I feel like some people have been a little rude when all I wanted to know was the general consensus because I have been brought up to believe that not bringing a gift to someone’s birthday meal or party isn’t good etiquette and still being a gift of some sort to my friend’s birthdays.

I think you’re being a little delusional to think that 14 (31 minus your 17 ‘close’ friends) people should turn up and pay for themselves for a dinner ‘hosted’ by someone they don’t know that well and being them a gift. Surely you should have been brought up with the understanding that it’s not polite to invite lots of randoms JUST so you can get presents?

Medschoolmum · 21/05/2024 11:54

I think you sound incredibly entitled to expect people to turn up and pay for their own meal to celebrate your birthday and to expect them to bring gifts as well.

I think traditional etiquette dictates that, if you are inviting people to a birthday celebration, you should be footing the bill as the host. And if that's the case, then of course it is also traditional for the guests to bring gifts.

If you're going with the more modern way of expecting people to pay for their own meals, then I think their presence at your celebration is the gift, and you shouldn't expect anything else on top of this.
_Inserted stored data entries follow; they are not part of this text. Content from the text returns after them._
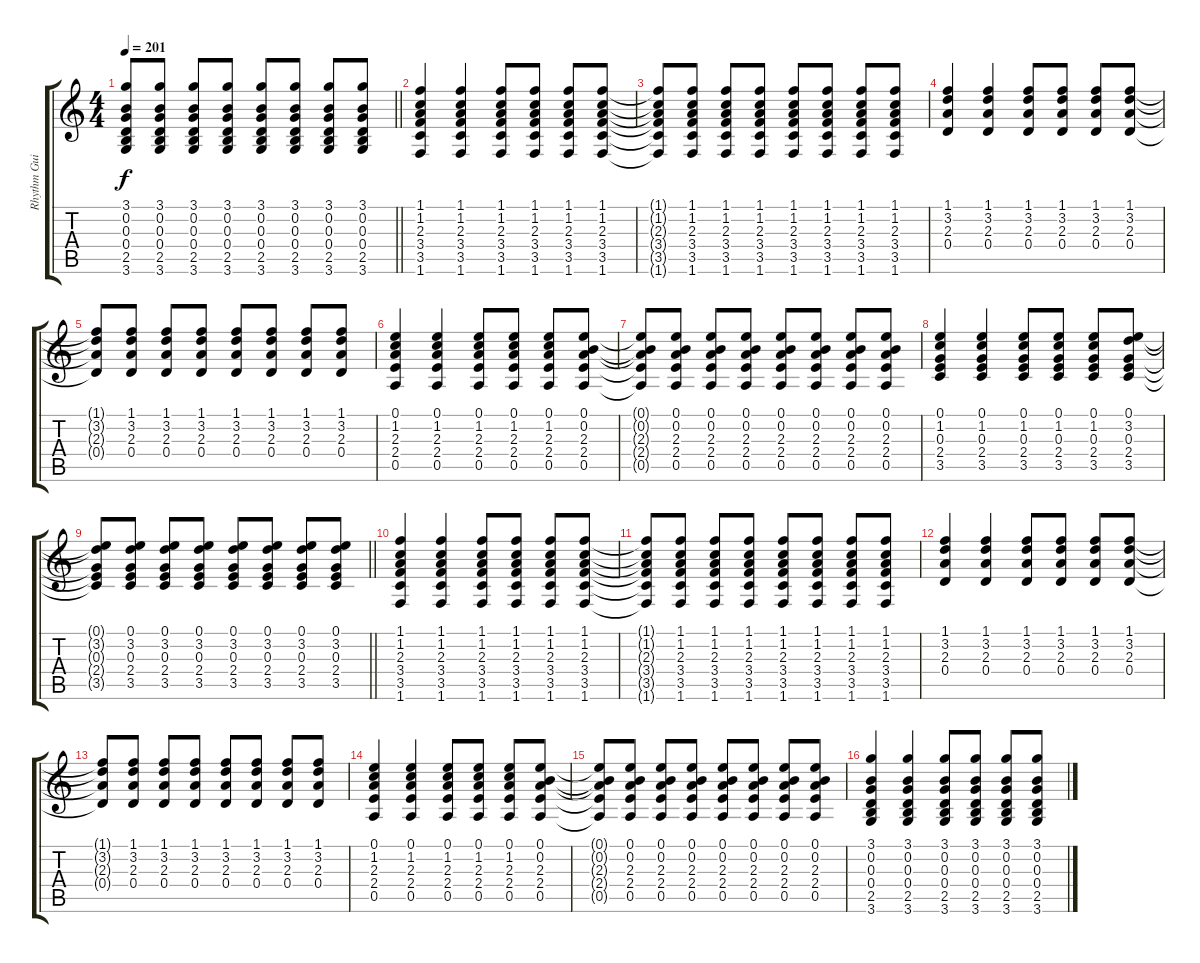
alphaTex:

\track ("Rhythm Guitar" "Rhythm Gui") {instrument overdrivenguitar}
\staff {score tabs}
\tuning (E4 B3 G3 D3 A2 E2) {hide}
\ts (4 4)
\tempo 201
\clef g2
\barLineRight lightlight
\ks c
(3.1{t} 0.2{t} 0.3{t} 0.4{t} 2.5{t} 3.6{t}).8{dy f} (3.1 0.2 0.3 0.4 2.5 3.6).8 (3.1 0.2 0.3 0.4 2.5 3.6).8 (3.1 0.2 0.3 0.4 2.5 3.6).8 (3.1 0.2 0.3 0.4 2.5 3.6).8 (3.1 0.2 0.3 0.4 2.5 3.6).8 (3.1 0.2 0.3 0.4 2.5 3.6).8 (3.1 0.2 0.3 0.4 2.5 3.6).8 |
(1.1 1.2 2.3 3.4 3.5 1.6).4 (1.1 1.2 2.3 3.4 3.5 1.6).4 (1.1 1.2 2.3 3.4 3.5 1.6).8 (1.1 1.2 2.3 3.4 3.5 1.6).8 (1.1 1.2 2.3 3.4 3.5 1.6).8 (1.1 1.2 2.3 3.4 3.5 1.6).8 |
(1.1{t} 1.2{t} 2.3{t} 3.4{t} 3.5{t} 1.6{t}).8 (1.1 1.2 2.3 3.4 3.5 1.6).8 (1.1 1.2 2.3 3.4 3.5 1.6).8 (1.1 1.2 2.3 3.4 3.5 1.6).8 (1.1 1.2 2.3 3.4 3.5 1.6).8 (1.1 1.2 2.3 3.4 3.5 1.6).8 (1.1 1.2 2.3 3.4 3.5 1.6).8 (1.1 1.2 2.3 3.4 3.5 1.6).8 |
(1.1 3.2 2.3 0.4).4 (1.1 3.2 2.3 0.4).4 (1.1 3.2 2.3 0.4).8 (1.1 3.2 2.3 0.4).8 (1.1 3.2 2.3 0.4).8 (1.1 3.2 2.3 0.4).8 |
(1.1{t} 3.2{t} 2.3{t} 0.4{t}).8 (1.1 3.2 2.3 0.4).8 (1.1 3.2 2.3 0.4).8 (1.1 3.2 2.3 0.4).8 (1.1 3.2 2.3 0.4).8 (1.1 3.2 2.3 0.4).8 (1.1 3.2 2.3 0.4).8 (1.1 3.2 2.3 0.4).8 |
(0.1 1.2 2.3 2.4 0.5).4 (0.1 1.2 2.3 2.4 0.5).4 (0.1 1.2 2.3 2.4 0.5).8 (0.1 1.2 2.3 2.4 0.5).8 (0.1 1.2 2.3 2.4 0.5).8 (0.1 0.2 2.3 2.4 0.5).8 |
(0.1{t} 0.2{t} 2.3{t} 2.4{t} 0.5{t}).8 (0.1 0.2 2.3 2.4 0.5).8 (0.1 0.2 2.3 2.4 0.5).8 (0.1 0.2 2.3 2.4 0.5).8 (0.1 0.2 2.3 2.4 0.5).8 (0.1 0.2 2.3 2.4 0.5).8 (0.1 0.2 2.3 2.4 0.5).8 (0.1 0.2 2.3 2.4 0.5).8 |
(0.1 1.2 0.3 2.4 3.5).4 (0.1 1.2 0.3 2.4 3.5).4 (0.1 1.2 0.3 2.4 3.5).8 (0.1 1.2 0.3 2.4 3.5).8 (0.1 1.2 0.3 2.4 3.5).8 (0.1 3.2 0.3 2.4 3.5).8 |
\barLineRight lightlight
(0.1{t} 3.2{t} 0.3{t} 2.4{t} 3.5{t}).8 (0.1 3.2 0.3 2.4 3.5).8 (0.1 3.2 0.3 2.4 3.5).8 (0.1 3.2 0.3 2.4 3.5).8 (0.1 3.2 0.3 2.4 3.5).8 (0.1 3.2 0.3 2.4 3.5).8 (0.1 3.2 0.3 2.4 3.5).8 (0.1 3.2 0.3 2.4 3.5).8 |
(1.1 1.2 2.3 3.4 3.5 1.6).4 (1.1 1.2 2.3 3.4 3.5 1.6).4 (1.1 1.2 2.3 3.4 3.5 1.6).8 (1.1 1.2 2.3 3.4 3.5 1.6).8 (1.1 1.2 2.3 3.4 3.5 1.6).8 (1.1 1.2 2.3 3.4 3.5 1.6).8 |
(1.1{t} 1.2{t} 2.3{t} 3.4{t} 3.5{t} 1.6{t}).8 (1.1 1.2 2.3 3.4 3.5 1.6).8 (1.1 1.2 2.3 3.4 3.5 1.6).8 (1.1 1.2 2.3 3.4 3.5 1.6).8 (1.1 1.2 2.3 3.4 3.5 1.6).8 (1.1 1.2 2.3 3.4 3.5 1.6).8 (1.1 1.2 2.3 3.4 3.5 1.6).8 (1.1 1.2 2.3 3.4 3.5 1.6).8 |
(1.1 3.2 2.3 0.4).4 (1.1 3.2 2.3 0.4).4 (1.1 3.2 2.3 0.4).8 (1.1 3.2 2.3 0.4).8 (1.1 3.2 2.3 0.4).8 (1.1 3.2 2.3 0.4).8 |
(1.1{t} 3.2{t} 2.3{t} 0.4{t}).8 (1.1 3.2 2.3 0.4).8 (1.1 3.2 2.3 0.4).8 (1.1 3.2 2.3 0.4).8 (1.1 3.2 2.3 0.4).8 (1.1 3.2 2.3 0.4).8 (1.1 3.2 2.3 0.4).8 (1.1 3.2 2.3 0.4).8 |
(0.1 1.2 2.3 2.4 0.5).4 (0.1 1.2 2.3 2.4 0.5).4 (0.1 1.2 2.3 2.4 0.5).8 (0.1 1.2 2.3 2.4 0.5).8 (0.1 1.2 2.3 2.4 0.5).8 (0.1 0.2 2.3 2.4 0.5).8 |
(0.1{t} 0.2{t} 2.3{t} 2.4{t} 0.5{t}).8 (0.1 0.2 2.3 2.4 0.5).8 (0.1 0.2 2.3 2.4 0.5).8 (0.1 0.2 2.3 2.4 0.5).8 (0.1 0.2 2.3 2.4 0.5).8 (0.1 0.2 2.3 2.4 0.5).8 (0.1 0.2 2.3 2.4 0.5).8 (0.1 0.2 2.3 2.4 0.5).8 |
(3.1 0.2 0.3 0.4 2.5 3.6).4 (3.1 0.2 0.3 0.4 2.5 3.6).4 (3.1 0.2 0.3 0.4 2.5 3.6).8 (3.1 0.2 0.3 0.4 2.5 3.6).8 (3.1 0.2 0.3 0.4 2.5 3.6).8 (3.1 0.2 0.3 0.4 2.5 3.6).8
Grown adults expecting birthday gifts from their friends is a bit weird in any case imo. Fair enough if particular friends are in the habit of exchanging gifts on such occasions, but it shouldn't ever be an expectation in my view.

Medschoolmum · 21/05/2024 11:57

I'm also confused by the comments about being "brought up" to think that gifts are expected. Were you not also "brought up" with the standard etiquette that the host should pay for their guests?

Etiquette has changed on both sides of the equation. You can't be a cheap host and expect generosity from your guests.

Fundays12 · 21/05/2024 12:04

The fact they had to pay there own meal and were happy to do it I see no issue with no gift. I did attend birthday meal and drinks recently (bought my own meal etc) but did bring a card and bottle of wine as it was a special birthday.

Manxexile · 21/05/2024 12:11

MaMarysBigBowl · 21/05/2024 10:37

I guess it depends how you see it - if my friends and I meet up for someone's birthday dinner, I don't see it as a favour I'm doing that person? I see it as a fun occasion to meet with everyone, and celebrate my friend's birthday, so I'd always bring a small gift and card. I look forward to it.

I didn't realise so many people felt like it was a favour to attend a friend's birthday meal 😕

But the majority of the 31 "guests" were just people who the OP knew from Facebook or some app called meet up or something. They weren't what I'd call "friends".

How do you propose that the OP should have carried 31 gifts and cards from the Indian restaurant to the pub and back home?

And if it had been your birthday and you'd got 31 packets of Minstrels or maltesers or some tat from the 99p or charit shop, would you really want it?